Pose estimation data:
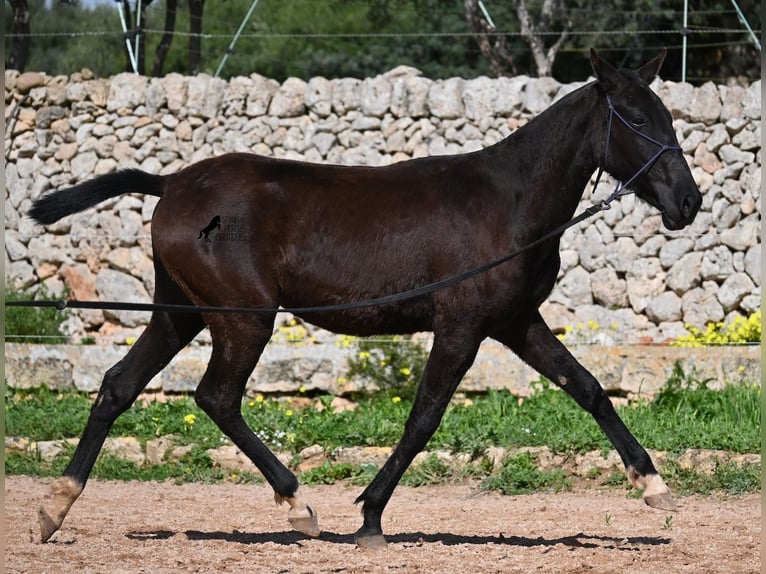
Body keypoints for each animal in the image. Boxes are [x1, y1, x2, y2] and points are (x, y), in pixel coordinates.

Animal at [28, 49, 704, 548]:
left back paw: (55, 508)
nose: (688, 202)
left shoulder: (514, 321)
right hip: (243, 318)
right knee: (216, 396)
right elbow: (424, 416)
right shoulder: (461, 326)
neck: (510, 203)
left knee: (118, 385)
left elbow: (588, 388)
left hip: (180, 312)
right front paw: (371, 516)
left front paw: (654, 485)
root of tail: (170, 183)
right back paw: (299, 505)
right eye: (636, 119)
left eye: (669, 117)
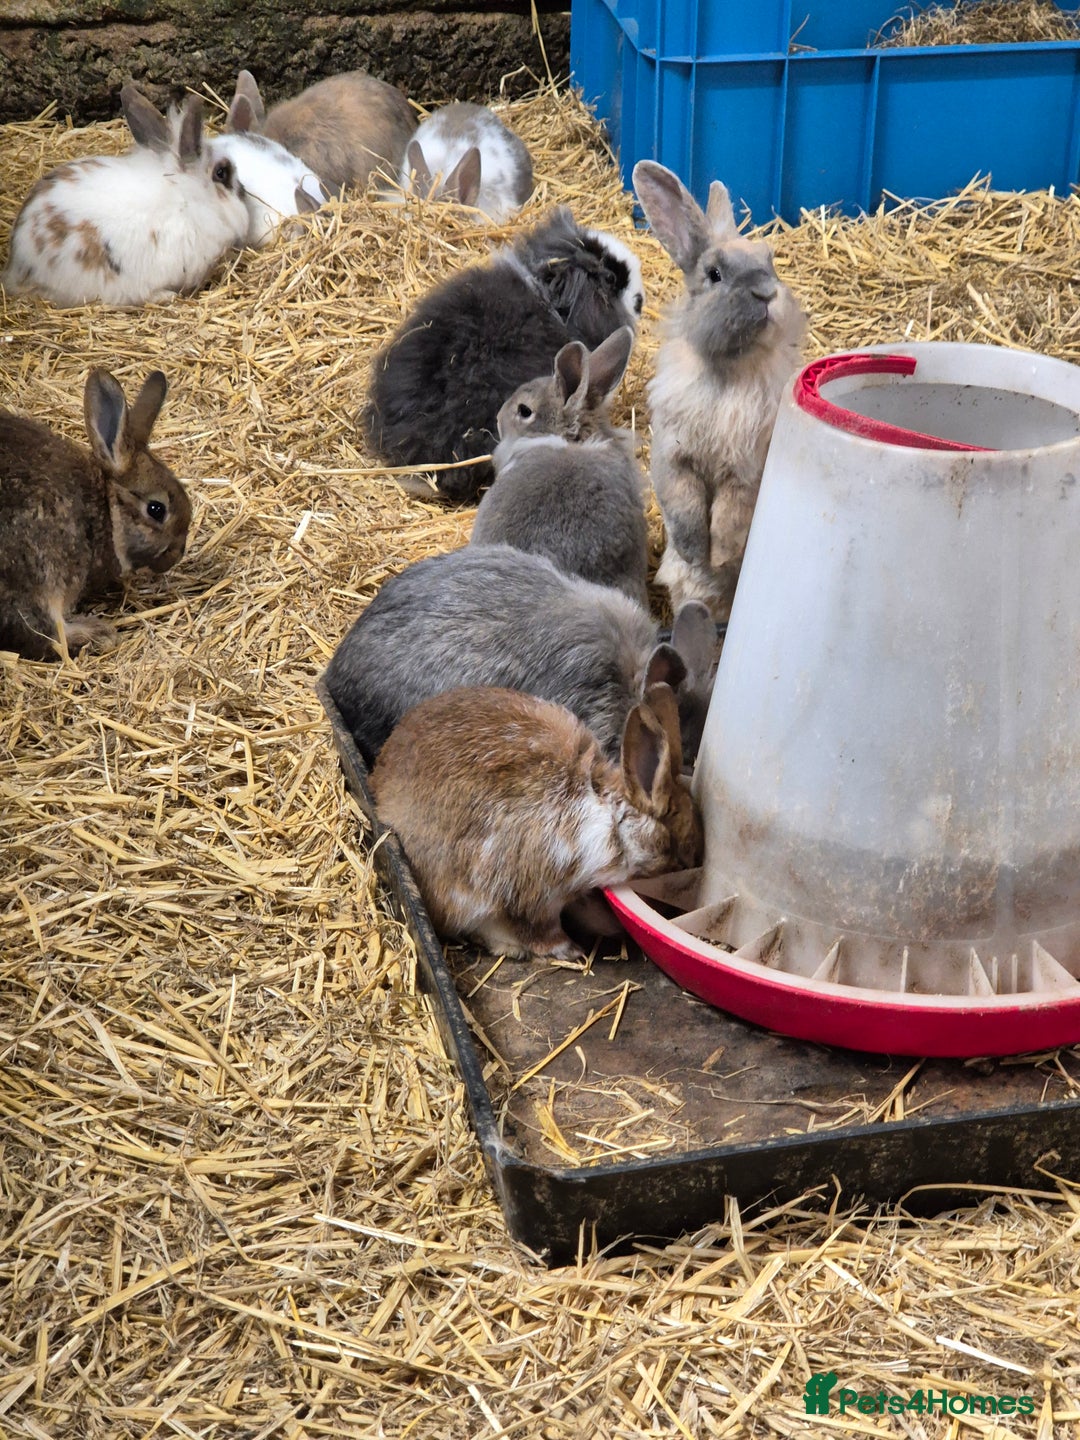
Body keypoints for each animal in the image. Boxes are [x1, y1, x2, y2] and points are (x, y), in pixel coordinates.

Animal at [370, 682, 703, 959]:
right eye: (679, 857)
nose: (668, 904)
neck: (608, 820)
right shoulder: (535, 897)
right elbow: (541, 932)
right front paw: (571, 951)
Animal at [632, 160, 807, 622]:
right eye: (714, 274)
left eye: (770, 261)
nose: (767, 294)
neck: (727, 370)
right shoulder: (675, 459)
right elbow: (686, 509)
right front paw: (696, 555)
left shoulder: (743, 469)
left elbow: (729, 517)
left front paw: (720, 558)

---

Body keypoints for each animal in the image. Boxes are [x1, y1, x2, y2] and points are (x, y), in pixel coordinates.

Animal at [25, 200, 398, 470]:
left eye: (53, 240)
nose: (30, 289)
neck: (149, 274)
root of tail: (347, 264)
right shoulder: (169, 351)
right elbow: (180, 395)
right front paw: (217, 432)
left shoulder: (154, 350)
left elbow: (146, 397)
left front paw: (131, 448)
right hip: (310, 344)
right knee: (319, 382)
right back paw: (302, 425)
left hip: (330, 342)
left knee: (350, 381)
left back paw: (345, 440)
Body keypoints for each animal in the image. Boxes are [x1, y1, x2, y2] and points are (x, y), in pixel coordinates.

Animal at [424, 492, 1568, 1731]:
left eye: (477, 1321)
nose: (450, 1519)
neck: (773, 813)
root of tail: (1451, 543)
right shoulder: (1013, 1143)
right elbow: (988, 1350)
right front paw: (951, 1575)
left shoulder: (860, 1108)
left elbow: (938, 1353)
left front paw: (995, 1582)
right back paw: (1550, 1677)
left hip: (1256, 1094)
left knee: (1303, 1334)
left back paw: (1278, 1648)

TASK STATEMENT: Above are the entries. Output exactly the lines beginning with the line that has "left hip: (330, 342)" and ending with the line that has "nose: (450, 1519)".

WRITTEN ANSWER:
left hip: (330, 342)
left knee: (350, 381)
left back paw: (345, 440)
Body keypoints for each animal in the image. Boxes are [x1, y1, x2, y2] and points are (x, y), in pixel coordinates.

Animal at [424, 492, 1568, 1731]:
left eye: (477, 1321)
nose: (450, 1519)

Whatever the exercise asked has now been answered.